The inaugural national convenor of Women in Media, Tracey is one of the most sought-after keynote speakers and emcees in Australia. In 2019 she was named the NSW Premier’s Woman of the Year, accepted the Sydney Peace Prize alongside Tarana Burke for the MeToo movement, and won the national award for Excellence in Women’s Leadership through Women & Leadership Australia. The ABC highlighted Tracey’s #metoo work in the three-part documentary series Silent No More, which featured the stories of hidden survivors.
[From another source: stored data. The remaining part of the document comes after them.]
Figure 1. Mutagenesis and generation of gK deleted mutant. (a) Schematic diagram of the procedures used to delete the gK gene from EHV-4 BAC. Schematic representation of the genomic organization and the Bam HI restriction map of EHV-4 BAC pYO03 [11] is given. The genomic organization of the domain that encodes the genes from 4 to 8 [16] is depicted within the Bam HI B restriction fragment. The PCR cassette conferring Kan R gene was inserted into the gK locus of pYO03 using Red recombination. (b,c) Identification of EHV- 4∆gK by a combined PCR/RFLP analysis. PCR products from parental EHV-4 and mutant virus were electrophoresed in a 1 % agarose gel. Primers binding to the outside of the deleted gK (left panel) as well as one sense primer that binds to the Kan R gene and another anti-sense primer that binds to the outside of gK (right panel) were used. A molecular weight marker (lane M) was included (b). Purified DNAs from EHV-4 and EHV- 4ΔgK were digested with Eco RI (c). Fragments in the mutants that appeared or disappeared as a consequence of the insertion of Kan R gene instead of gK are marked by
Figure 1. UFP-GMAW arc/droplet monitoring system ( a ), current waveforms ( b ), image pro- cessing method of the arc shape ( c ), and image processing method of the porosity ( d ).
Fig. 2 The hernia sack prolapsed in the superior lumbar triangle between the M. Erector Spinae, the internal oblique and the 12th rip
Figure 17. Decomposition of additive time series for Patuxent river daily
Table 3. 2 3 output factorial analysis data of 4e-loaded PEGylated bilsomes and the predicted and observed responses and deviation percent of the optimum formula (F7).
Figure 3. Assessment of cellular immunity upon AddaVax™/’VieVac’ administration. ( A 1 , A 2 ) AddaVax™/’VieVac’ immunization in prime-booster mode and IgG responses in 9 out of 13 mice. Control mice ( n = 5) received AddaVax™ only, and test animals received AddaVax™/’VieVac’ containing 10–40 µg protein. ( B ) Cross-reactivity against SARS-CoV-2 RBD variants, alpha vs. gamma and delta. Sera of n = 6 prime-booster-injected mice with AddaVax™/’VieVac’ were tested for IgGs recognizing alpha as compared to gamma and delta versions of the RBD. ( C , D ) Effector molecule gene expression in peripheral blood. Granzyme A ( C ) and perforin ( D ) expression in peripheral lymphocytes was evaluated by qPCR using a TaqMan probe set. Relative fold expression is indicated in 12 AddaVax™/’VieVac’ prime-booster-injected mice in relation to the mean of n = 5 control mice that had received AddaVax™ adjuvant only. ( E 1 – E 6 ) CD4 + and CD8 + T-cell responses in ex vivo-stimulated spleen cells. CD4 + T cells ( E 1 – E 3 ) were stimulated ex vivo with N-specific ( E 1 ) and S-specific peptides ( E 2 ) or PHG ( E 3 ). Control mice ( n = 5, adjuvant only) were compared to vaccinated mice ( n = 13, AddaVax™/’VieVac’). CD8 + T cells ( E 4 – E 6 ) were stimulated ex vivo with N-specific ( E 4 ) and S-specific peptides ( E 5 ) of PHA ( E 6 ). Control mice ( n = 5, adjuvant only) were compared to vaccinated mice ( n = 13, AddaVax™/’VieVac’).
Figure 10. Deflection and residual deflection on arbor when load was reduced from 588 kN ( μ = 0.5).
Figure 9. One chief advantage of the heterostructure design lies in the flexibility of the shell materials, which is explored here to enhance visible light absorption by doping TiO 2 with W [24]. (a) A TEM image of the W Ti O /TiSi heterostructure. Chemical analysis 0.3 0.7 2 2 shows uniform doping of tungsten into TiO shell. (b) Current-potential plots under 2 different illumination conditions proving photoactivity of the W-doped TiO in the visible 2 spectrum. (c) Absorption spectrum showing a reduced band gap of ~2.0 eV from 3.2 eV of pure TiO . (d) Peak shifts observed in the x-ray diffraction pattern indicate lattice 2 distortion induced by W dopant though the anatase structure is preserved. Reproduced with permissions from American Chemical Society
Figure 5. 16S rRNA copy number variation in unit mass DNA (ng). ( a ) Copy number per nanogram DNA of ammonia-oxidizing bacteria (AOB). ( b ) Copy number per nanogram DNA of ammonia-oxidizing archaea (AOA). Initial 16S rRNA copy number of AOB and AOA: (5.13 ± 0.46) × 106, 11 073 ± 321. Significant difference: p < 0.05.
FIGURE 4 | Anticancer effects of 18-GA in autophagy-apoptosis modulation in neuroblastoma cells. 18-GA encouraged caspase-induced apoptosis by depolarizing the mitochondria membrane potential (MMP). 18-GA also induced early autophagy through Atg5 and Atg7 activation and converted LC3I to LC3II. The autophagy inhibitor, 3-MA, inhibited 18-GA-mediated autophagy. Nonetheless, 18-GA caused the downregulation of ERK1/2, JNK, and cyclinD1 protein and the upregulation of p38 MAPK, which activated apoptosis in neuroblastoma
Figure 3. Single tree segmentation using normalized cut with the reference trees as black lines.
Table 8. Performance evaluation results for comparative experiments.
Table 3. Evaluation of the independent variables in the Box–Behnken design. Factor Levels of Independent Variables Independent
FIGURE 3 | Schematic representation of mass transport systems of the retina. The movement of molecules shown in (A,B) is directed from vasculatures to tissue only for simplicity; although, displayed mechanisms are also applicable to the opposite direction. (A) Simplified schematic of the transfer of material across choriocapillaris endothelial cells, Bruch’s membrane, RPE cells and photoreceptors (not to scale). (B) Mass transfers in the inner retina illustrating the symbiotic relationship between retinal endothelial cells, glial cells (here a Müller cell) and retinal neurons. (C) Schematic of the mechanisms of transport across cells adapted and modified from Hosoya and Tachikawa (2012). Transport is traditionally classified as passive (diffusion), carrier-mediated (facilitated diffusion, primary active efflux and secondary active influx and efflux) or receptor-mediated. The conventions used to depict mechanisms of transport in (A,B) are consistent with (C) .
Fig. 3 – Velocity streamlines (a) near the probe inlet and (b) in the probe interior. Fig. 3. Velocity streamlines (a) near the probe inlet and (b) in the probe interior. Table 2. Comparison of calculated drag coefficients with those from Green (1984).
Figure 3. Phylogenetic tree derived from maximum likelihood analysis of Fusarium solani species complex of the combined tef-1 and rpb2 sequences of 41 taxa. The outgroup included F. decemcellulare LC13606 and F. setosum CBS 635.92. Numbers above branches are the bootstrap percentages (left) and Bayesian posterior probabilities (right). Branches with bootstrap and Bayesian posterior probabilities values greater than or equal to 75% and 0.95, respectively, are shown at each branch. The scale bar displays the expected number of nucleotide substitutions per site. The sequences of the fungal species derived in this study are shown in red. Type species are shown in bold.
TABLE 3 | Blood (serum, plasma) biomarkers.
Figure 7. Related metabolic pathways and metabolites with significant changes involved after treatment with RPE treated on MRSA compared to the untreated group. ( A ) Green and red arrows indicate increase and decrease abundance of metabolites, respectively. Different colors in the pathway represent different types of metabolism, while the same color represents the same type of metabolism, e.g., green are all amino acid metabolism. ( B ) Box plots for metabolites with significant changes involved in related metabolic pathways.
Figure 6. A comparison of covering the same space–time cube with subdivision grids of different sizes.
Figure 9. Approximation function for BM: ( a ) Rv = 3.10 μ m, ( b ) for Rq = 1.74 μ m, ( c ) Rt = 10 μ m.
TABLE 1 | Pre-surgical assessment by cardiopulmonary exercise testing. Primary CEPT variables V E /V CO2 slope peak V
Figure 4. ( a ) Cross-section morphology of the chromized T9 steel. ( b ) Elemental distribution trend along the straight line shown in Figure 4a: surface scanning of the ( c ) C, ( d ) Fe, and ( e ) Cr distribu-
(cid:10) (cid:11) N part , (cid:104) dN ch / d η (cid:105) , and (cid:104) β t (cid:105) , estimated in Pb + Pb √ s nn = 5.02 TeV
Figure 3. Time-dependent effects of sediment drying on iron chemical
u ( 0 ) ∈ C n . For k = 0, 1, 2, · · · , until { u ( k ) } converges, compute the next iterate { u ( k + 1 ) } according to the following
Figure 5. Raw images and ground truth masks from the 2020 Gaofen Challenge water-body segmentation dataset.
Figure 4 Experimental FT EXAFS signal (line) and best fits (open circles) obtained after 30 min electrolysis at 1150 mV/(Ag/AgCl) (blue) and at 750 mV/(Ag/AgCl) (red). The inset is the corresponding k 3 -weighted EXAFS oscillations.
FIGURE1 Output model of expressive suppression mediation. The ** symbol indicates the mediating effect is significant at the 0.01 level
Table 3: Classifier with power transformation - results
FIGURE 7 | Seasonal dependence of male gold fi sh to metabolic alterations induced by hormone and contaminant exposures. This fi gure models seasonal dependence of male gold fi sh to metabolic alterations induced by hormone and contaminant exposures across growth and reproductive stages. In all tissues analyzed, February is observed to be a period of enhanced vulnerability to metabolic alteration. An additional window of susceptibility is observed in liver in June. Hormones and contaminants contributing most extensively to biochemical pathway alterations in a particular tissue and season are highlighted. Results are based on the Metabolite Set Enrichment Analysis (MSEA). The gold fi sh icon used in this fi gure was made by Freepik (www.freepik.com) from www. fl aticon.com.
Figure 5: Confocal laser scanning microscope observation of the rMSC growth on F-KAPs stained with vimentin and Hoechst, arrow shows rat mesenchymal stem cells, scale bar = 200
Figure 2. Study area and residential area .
In 2018, Tracey was chosen as one of the Australian Financial Review’s 100 Women of Influence, winning the Social Enterprise and Not-For-Profit category. For her 30 years of media and charity work, Tracey has been awarded the Order of Australia.
Highlights of her career include writing, producing and presenting documentaries on women and girls in Bangladesh, Kenya, Uganda, Papua New Guinea and India. She is an Ambassador for ActionAid, the Ethnic Business Awards and Purple Our World, and Patron of the Pancreatic Cancer Alliance.
Her newest book, Man-Made: How the bias of the past is being built into the future was released in May 2023. Today we are discussing the world of AI and its biases. Welcome back to The Politics of Everything, Tracey. And before we kick off, note this episode does touch on issues such as coercive control and listener discretion is advised.
Some of what chat about includes:
1. How has AI and a new era of feminism become intertwined from your perspective?
2. The Algorithmic Justice League (AJL) says at the very least we should demand inclusive product testing and the regulation of auditing systems - but neither Meta nor Twitter is there yet. Are we too late on this?
3. We know popular tools like ChatGPT have limits and biases, largely gender-related and in my experience in playing with it spits out more American-centric case studies, and ways of structuring content. Is women are over 50% of the population and hence prolific users, why is this happening?
4. Artificial intelligence has been around for years and is not just for sci-fi buffs or tech types– we maybe just accepted it or didn’t realise it’s everyday power in say use of chat bots for online services like banking or streaming services. The conversation is definitely shifting to how we manage AI and ensure we don’t lose all power to the tech giants. Are there some ways you can see this happening so it’s not all doom and gloom?
5. Takeaway: What is your final takeaway message for us on The Politics of AI Bias?